- Venue: Royal Exhibition Building
- Dates: 28 November–1 December 1956
- Competitors: 12 from 12 nations

Medalists
- 1st place, gold medalist(s):  / Gholam Reza Takhti / Iran
- 2nd place, silver medalist(s):  / Boris Kulayev / Soviet Union
- 3rd place, bronze medalist(s):  / Pete Blair / United States

= Wrestling at the 1956 Summer Olympics – Men's freestyle light heavyweight =

Wrestling at the Olympics

The men's freestyle light heavyweight competition at the 1956 Summer Olympics in Melbourne took place from 28 November to 1 December at the Royal Exhibition Building. Nations were limited to one competitor. Light heavyweight was the second-heaviest category, including wrestlers weighing 79 to 87 kg.

What the task asks:
In the article on men's freestyle light heavyweight wrestling at the 1956 Summer Olympics, what weight range did the category cover?

Stored data
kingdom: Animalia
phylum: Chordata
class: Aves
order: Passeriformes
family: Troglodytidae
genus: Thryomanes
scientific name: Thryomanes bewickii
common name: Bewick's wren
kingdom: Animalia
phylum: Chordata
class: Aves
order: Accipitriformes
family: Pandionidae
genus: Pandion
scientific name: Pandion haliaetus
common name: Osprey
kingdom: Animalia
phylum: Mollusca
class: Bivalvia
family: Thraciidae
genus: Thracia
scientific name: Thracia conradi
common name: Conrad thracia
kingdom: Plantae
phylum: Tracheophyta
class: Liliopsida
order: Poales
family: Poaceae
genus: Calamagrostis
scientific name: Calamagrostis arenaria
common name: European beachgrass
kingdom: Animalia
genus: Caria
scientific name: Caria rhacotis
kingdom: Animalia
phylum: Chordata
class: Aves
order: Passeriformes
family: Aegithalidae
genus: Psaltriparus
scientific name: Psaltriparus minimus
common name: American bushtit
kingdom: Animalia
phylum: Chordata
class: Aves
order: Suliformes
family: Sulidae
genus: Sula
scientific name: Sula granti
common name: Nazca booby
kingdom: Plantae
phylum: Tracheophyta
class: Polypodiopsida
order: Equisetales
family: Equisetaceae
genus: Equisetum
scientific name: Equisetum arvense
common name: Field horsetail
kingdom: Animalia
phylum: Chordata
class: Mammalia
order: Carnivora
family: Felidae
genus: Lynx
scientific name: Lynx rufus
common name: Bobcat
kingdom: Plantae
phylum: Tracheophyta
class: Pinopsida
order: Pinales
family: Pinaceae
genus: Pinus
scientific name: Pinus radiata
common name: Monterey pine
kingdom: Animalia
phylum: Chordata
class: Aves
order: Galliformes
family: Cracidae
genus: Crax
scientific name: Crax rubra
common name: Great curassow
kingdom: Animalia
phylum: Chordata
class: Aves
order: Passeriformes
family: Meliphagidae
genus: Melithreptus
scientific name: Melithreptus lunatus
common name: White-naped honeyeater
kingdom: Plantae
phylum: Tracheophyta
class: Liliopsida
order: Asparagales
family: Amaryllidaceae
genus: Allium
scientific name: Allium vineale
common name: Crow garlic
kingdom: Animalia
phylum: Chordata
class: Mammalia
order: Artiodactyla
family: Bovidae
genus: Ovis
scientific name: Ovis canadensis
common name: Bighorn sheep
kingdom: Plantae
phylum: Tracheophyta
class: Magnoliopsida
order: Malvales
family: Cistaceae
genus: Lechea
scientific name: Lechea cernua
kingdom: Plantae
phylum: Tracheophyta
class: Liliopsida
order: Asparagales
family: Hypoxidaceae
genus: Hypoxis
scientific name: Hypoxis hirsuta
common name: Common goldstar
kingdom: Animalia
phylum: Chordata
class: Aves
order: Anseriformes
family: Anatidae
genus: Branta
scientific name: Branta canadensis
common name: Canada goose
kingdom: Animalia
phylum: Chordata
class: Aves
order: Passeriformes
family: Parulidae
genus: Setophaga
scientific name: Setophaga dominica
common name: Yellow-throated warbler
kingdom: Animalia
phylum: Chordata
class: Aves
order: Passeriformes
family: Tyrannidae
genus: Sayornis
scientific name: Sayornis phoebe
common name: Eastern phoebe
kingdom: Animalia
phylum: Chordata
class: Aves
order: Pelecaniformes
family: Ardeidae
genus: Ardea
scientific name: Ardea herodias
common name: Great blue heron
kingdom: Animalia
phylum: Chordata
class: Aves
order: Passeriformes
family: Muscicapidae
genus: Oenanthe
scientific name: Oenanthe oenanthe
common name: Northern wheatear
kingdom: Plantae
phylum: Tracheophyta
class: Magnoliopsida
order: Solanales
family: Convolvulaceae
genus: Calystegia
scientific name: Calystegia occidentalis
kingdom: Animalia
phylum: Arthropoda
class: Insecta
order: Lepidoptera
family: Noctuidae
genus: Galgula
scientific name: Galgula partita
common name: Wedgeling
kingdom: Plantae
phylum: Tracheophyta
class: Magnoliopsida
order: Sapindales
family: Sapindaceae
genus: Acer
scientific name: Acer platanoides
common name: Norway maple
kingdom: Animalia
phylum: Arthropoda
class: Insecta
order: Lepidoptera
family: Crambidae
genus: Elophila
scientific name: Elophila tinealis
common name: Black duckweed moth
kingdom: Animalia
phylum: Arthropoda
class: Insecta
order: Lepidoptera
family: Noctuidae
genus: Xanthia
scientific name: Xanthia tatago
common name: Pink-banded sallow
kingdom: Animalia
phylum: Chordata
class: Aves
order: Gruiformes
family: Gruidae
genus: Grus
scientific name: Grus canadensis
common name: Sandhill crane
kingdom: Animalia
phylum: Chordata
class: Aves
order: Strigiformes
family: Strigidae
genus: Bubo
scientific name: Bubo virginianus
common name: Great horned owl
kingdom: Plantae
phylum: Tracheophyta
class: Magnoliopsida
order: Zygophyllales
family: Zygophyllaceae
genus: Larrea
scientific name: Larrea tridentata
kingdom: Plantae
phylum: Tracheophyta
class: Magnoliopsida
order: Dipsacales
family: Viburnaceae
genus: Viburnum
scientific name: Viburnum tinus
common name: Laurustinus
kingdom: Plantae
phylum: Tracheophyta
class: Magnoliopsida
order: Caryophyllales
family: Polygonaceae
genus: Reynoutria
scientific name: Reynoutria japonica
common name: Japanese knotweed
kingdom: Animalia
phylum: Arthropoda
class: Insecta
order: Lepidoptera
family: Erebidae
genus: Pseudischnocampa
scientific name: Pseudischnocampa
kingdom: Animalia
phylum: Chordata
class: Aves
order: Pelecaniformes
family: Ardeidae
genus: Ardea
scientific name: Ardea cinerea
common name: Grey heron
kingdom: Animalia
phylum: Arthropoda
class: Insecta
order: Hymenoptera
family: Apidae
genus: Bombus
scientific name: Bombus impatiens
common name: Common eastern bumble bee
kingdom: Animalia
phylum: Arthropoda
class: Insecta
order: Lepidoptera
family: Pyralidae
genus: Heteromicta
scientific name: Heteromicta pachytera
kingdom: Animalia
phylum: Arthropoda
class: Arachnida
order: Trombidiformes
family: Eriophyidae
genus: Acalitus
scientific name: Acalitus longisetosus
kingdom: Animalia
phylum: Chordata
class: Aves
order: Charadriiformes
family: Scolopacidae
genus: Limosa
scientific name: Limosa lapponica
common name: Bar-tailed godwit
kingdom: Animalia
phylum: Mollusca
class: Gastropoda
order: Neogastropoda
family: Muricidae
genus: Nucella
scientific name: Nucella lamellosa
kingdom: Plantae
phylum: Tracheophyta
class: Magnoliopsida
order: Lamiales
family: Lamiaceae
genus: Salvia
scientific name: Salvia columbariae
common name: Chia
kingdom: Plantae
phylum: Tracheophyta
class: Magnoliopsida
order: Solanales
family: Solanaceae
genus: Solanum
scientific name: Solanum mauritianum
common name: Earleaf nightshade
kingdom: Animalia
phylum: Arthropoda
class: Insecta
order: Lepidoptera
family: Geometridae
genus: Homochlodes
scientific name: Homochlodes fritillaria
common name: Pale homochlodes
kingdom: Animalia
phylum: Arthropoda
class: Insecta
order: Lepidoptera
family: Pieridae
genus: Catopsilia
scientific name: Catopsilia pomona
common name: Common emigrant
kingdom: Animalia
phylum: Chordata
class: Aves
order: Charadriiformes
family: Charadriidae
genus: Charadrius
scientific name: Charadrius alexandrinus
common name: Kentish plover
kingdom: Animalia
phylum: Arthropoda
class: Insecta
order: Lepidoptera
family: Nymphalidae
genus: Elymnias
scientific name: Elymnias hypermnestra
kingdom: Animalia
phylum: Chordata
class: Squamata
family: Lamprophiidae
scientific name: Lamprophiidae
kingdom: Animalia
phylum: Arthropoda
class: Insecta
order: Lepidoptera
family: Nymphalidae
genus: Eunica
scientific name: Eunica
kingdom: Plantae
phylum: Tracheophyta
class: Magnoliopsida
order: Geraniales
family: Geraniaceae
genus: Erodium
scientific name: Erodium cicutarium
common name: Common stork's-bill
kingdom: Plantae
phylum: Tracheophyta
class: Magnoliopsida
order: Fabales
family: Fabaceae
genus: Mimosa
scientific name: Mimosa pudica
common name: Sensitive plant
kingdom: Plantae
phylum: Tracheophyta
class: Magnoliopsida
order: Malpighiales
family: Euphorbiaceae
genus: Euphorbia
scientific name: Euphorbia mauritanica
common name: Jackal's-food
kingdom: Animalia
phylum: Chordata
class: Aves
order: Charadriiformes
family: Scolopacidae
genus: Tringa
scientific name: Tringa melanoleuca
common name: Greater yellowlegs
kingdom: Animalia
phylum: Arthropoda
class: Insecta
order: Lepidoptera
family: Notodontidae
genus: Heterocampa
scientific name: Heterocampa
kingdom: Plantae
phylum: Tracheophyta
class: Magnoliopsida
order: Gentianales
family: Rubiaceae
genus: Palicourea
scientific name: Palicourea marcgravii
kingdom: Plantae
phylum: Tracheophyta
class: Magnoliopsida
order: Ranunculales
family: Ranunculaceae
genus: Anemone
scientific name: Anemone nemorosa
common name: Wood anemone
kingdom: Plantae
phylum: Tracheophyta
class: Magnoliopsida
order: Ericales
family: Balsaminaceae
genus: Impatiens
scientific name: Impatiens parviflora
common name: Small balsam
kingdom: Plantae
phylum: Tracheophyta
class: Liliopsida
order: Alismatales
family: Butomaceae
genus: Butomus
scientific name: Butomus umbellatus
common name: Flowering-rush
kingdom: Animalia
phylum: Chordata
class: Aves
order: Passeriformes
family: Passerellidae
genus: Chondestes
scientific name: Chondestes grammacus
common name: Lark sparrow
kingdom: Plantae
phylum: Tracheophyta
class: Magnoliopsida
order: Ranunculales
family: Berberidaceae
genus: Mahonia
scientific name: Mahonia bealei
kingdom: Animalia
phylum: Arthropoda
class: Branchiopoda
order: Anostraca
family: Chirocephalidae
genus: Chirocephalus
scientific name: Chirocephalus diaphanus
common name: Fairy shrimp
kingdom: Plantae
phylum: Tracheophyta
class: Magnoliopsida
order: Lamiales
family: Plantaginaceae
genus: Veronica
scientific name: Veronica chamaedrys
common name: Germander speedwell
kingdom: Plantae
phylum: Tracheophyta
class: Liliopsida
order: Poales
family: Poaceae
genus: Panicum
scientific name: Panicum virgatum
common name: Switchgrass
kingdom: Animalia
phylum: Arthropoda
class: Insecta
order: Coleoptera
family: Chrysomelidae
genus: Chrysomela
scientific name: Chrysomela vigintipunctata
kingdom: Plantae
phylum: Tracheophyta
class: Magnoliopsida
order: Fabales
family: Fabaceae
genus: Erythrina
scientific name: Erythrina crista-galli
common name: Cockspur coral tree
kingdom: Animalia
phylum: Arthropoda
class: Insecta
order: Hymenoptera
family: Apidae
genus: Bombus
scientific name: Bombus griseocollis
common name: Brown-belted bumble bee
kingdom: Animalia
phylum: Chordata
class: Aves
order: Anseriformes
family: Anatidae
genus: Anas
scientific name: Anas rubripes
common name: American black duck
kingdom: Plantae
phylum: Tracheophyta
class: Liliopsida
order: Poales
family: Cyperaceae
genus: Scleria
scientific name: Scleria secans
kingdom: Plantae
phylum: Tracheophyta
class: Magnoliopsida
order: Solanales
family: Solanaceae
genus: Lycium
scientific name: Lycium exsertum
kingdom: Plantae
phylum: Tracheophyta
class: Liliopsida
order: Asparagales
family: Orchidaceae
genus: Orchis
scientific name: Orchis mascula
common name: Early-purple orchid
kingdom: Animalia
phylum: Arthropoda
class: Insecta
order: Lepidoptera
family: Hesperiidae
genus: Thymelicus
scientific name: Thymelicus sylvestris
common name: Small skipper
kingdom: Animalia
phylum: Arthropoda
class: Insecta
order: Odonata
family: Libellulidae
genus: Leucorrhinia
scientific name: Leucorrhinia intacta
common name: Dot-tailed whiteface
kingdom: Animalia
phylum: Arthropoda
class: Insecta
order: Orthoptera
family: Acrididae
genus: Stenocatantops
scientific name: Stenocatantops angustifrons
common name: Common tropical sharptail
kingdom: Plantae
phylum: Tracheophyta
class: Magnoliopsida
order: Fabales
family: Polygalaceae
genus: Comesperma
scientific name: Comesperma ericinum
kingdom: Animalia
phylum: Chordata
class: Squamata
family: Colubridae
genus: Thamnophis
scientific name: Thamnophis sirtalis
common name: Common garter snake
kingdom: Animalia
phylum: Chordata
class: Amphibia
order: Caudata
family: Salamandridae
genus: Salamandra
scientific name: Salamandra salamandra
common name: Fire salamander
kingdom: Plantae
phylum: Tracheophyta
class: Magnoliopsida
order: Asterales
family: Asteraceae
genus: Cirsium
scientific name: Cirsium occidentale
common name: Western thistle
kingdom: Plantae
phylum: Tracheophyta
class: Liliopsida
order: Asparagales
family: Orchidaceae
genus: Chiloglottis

Completed exercise:
Wrestlers weighing 79 to 87 kg.